Недолго думая, я взял несколько бумажных салфеток и, завесив телеобъективы, избавился таким образом от посторонних глаз. Обтереться намоченным в воде полотенцем оказалось чертовски приятно. Я чувствовал, как в мою душу и тело широким потоком вливается бодрящая свежесть. Отжав над раковиной полотенце и предвкушая продление удовольствия, я щедро замочил его вновь.
И тут в сурдокамере завыла сирена тревоги.
Как я и ожидал, инициатива, проявленная с моей стороны, пришлась не по вкусу тем, кто находился по ту сторону. И там это не замедлили показать — сирена выла не переставая.
Любопытная штука — человеческое восприятие. Я знал, что ровно ничего не произошло; вой сирены — лишь отклик на маленькую вольность, никак не способную повлиять на ход событий. В конце концов, мокрое полотенце — это только мокрое полотенце! И все же я не мог отделаться от чувства скованности и легкой тревоги. Выходило, будто звук сирены не просто сигнал опасности, в данном случае ложной, а уже сам по себе несет определенный заряд психологического воздействия. Если так, подумалось мне, то с этим вряд ли можно мириться; нельзя допустить, чтобы в критическую минуту, когда от человека требуется максимальная собранность, весь запас его духовных сил, часть их будет расходоваться впустую, на преодоление сопутствующих эмоций… Чтобы быстро принять верное решение, мысль должна быть свободна…
Приняли решение и в операторской. Сирена внезапно смолкла, и по радио прозвучал приказ:
— Уберите салфетки! Немедленно снимите с телеобъективов салфетки!
Это были первые человеческие слова, которые я услышал с того момента, как переступил порог сурдокамеры; первые и последние. В дальнейшем в подобных случаях действовало джентльменское соглашение: телеобъективы оставались открытыми, но операторы отходили в сторону.
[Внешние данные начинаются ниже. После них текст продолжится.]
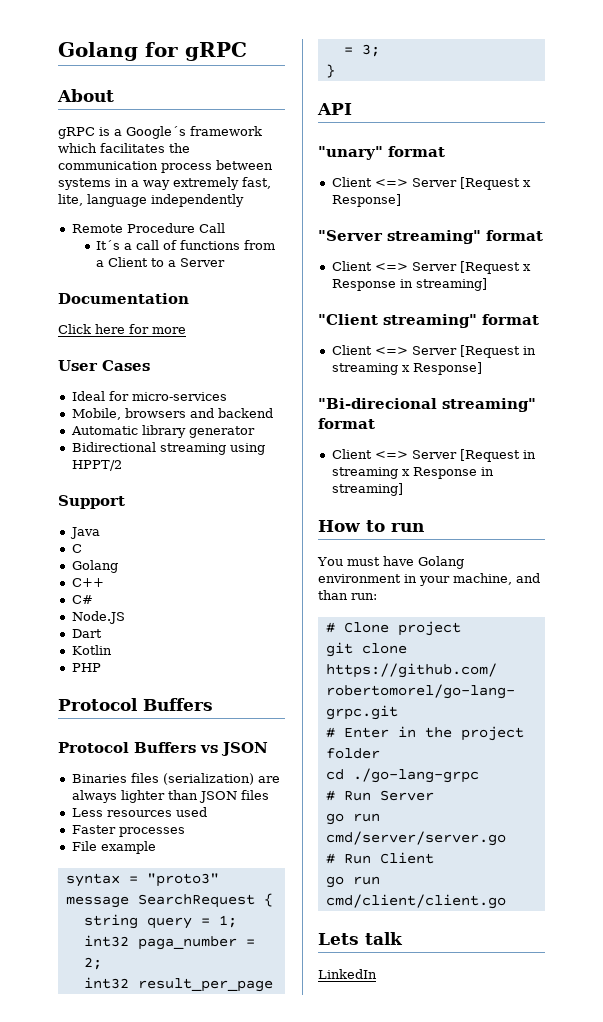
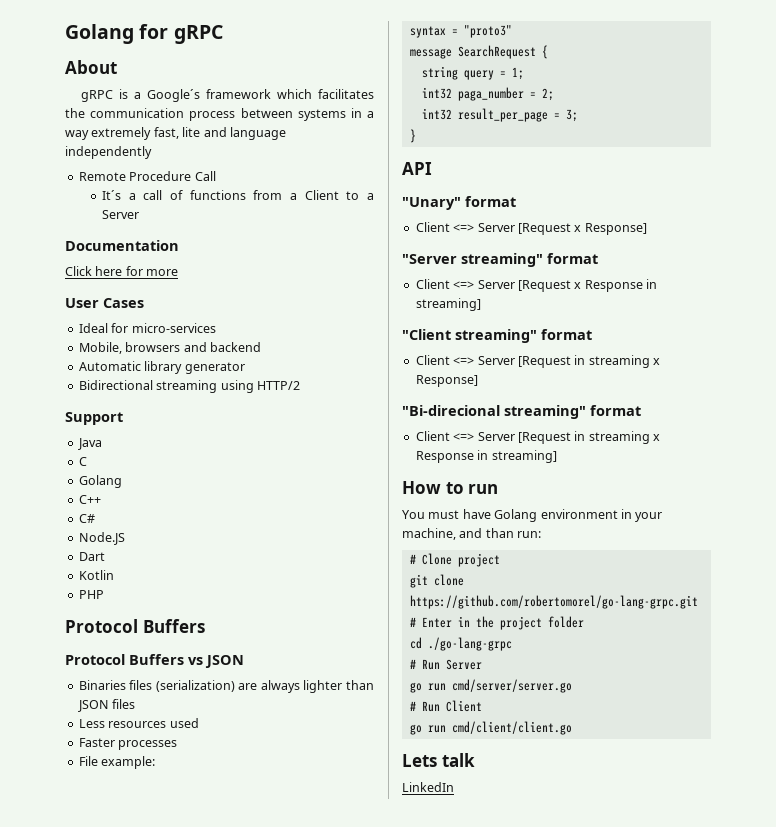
[58,194,83,206] lite, -> [182,127,227,137] lite and
[71,460,122,471] HPPT/2 -> [256,381,300,390] HTTP/2
[100,841,156,854] example -> [101,756,156,769] example:
[318,146,383,160] "unary" -> [402,197,461,210] "Unary"

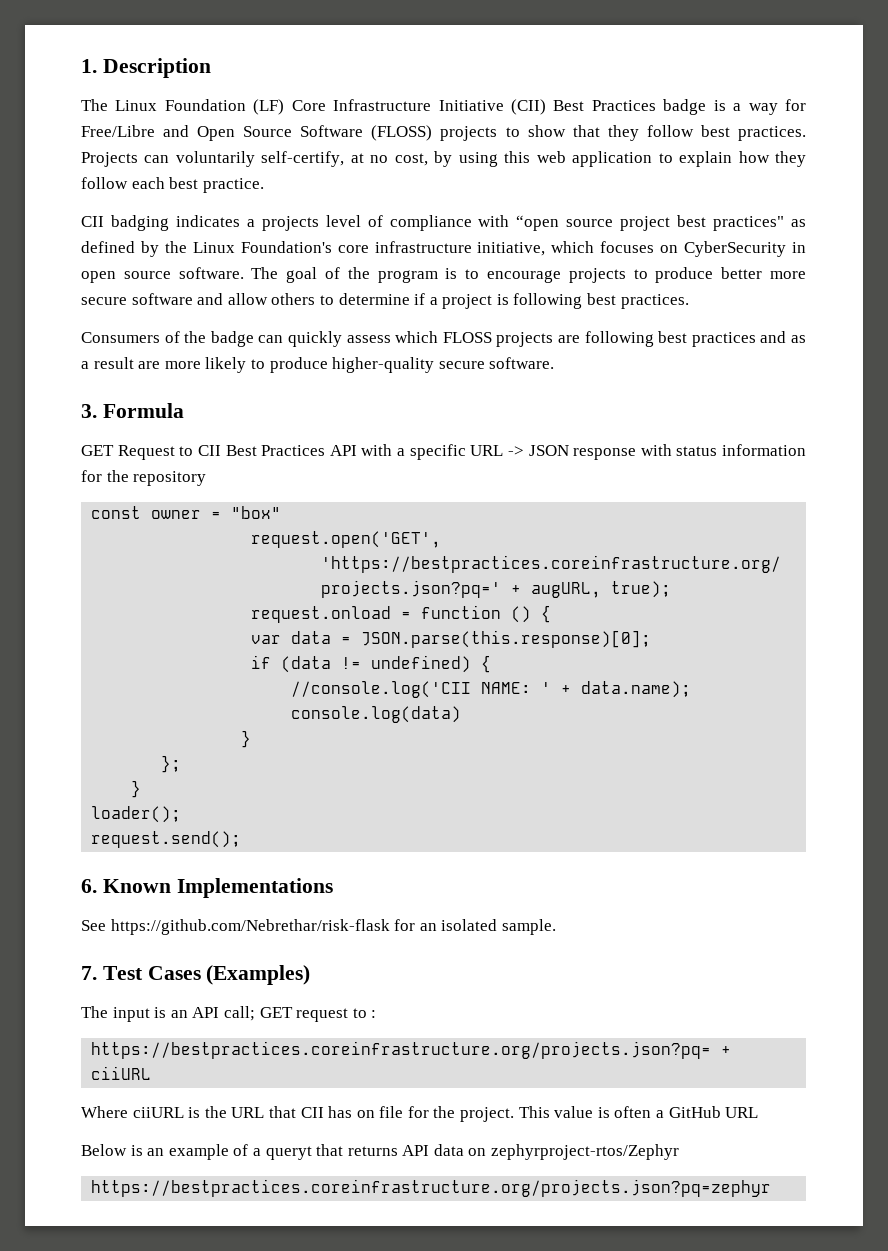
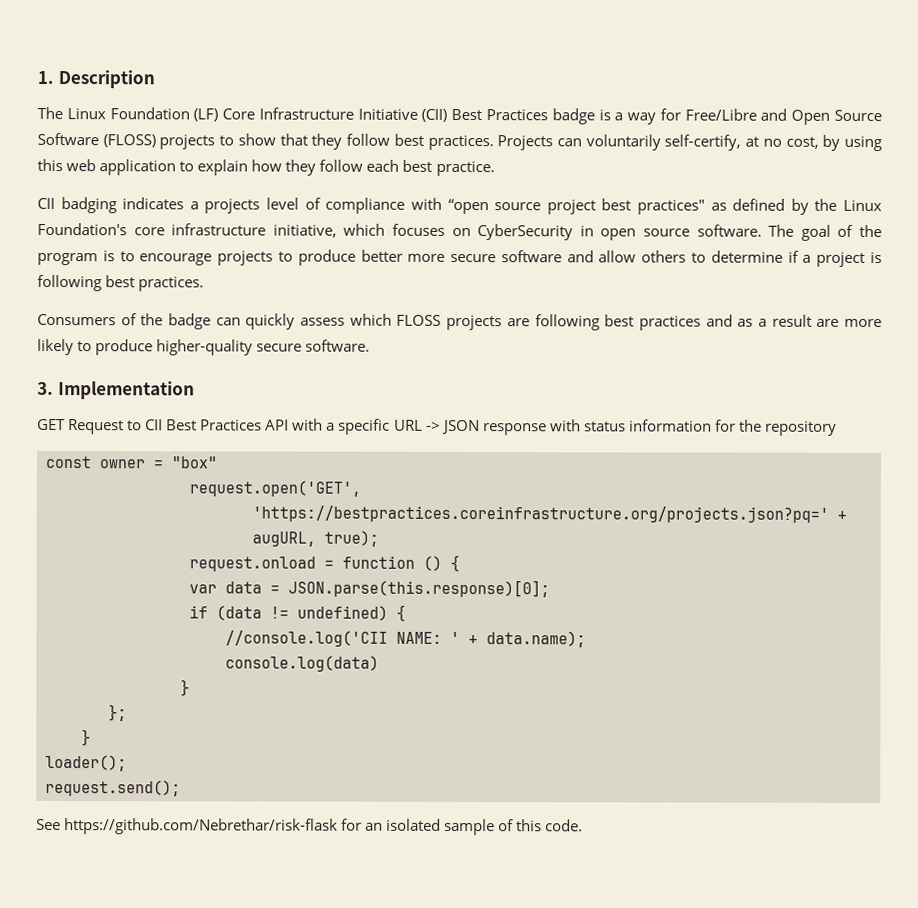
[102,403,184,418] Formula -> [57,381,195,400] Implementation
[81,878,333,898] // 6. Known Implementations -> (181, 788) none
[501,919,556,935] [81,965,311,985] [81,1006,377,1022] [91,1041,732,1059] [91,1066,152,1080] [81,1106,759,1122] [81,1144,680,1160] [91,1179,772,1197] sample. // 7. Test Cases (Examples) // The input is an API call; GET request to : // https://bestpractices.coreinfrastructure.org/projects.json?pq= + ciiURL // Where ciiURL is the URL that CII has on file for the project. This value is often a GitHub URL // Below is an example of a queryt that returns API data on zephyrproject-rtos/Zephyr // https://bestpractices.coreinfrastructure.org/projects.json?pq=zephyr -> [444,818,584,836] sample of this code.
Инцидент был исчерпан, и я вновь погрузился в запланированное одиночество. Зато среди моих записей появилась полезная пометка — «разобраться в механизме эмоциональных стереотипов».
Что эмоции играют в нашей жизни огромную роль — ни для кого не секрет. Но взвешивать их, уметь найти их долю в том, что принято называть собственным взглядом на вещи, удается далеко не всегда и не всякому. Порой самое объективное, как нам кажется, суждение оборачивается при поверке лишь замаскированной мозаикой чувств, их равнодействующей. И тогда желаемое выдают за действительное.
Впрочем, желаемое не всегда то слово. С равным успехом за действительность принимают и его антипод — нежелаемое.